By (mostly) staying awake through "Michael Clayton" last night, I completed, for the first time in my life, the Oscar Best Picture quintfecta -- seeing all five movies
nominated for "Best Picture" before the
Academy Awards are presented. This gives me the right -- nay, the
responsibility -- to give to you one guy's rankings of the Best Picture nominees.

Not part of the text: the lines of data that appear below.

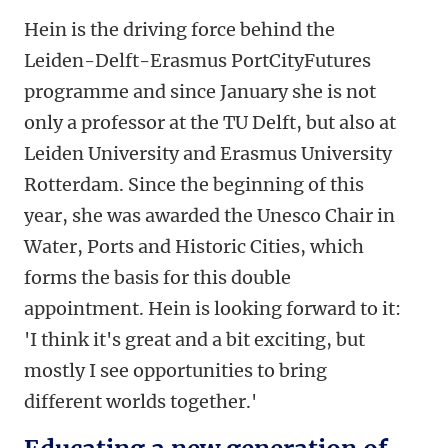
Hein is the driving force behind the
Leiden-Delft-Erasmus PortCityFutures
programme and since January she is not
only a professor at the TU Delft, but also at
Leiden University and Erasmus University
Rotterdam. Since the beginning of this
year, she was awarded the Unesco Chair in
Water, Ports and Historic Cities, which
forms the basis for this double
appointment. Hein is looking forward to it:
'I think it's great and a bit exciting, but
mostly I see opportunities to bring
different worlds together.'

Note that this list isn't generated from the perspective of an artsy-fartsy person who worries about "nuance" and "exploring themes of identity and alienation from an uncaring society". I don't care that much about a film's politics, unlike those who
don't like "Juno" because the girl in the movie didn't actually get an abortion, thereby trying to foist
heteronormative, patriarchal notions on impressionable teens. I want my movies to entertain me, and if they make me think, that's a bonus.

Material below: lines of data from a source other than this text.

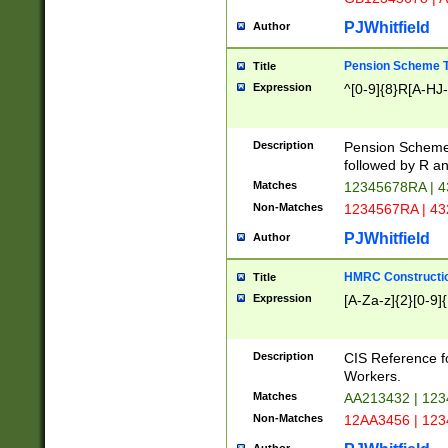
PJWhitfield
Author
Pension Scheme T
Title
Expression
^[0-9]{8}R[A-HJ
Description
Pension Schemes
followed by R an
Matches
12345678RA | 
Non-Matches
1234567RA | 4
PJWhitfield
Author
HMRC Constructio
Title
Expression
[A-Za-z]{2}[0-9]{
Description
CIS Reference f
Workers.
Matches
AA213432 | 12
Non-Matches
12AA3456 | 12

That being said, here's how I rank this year's nominees:
1)
"No Country For Old Men": This movie had some of the most suspenseful scenes I've seen in a movie since "Silence of the Lambs". The acting was great, and while the movie never really explained how Tommy Lee Jones' sheriff became such a coward, it had enough character background that I could appreciate everyone else's motivations. Not quite good enough to get 5 Self-Treated Gunshot Wounds out of five, it did get a solid 4.
2)
"Juno": A smart, funny film that provides depth for the characters with minimal hand-waving. As such, it'll never win, but it's the only one I'd consider buying on DVD. Gets a solid 4 Overtrained Thinclads out of five.
3)
"Michael Clayton": Since this is the last of the movies I saw, I was thinking much more about Oscar-worthiness with this one than any of the others. To paraphrase the Princeton recruiter in
"Risky Business": "Your storyline is respectable, you've got some solid acting, but it's not quite Oscar League, now is it". A decent movie that gets 3 Slimy Lawyers out of five.
The last two movies I'd reviewed previously:
4)
"There Will Be Blood": Another decent movie that didn't really stick out in my mind. It's one of those where I'm glad I
saw it once, and if I ever see it in the TV listings, I can't imagine I'd want to watch it again.
99 gazillion to the bazillionth power)
"Atonement": Even thinking about this movie for a short time makes me
more and more pissed off. If film people are trying to be so "Green", they should kick the makers of this travesty out of the business for wasting perfectly good film stock. It sucked that bad. Of course, that mean's it'll probably win.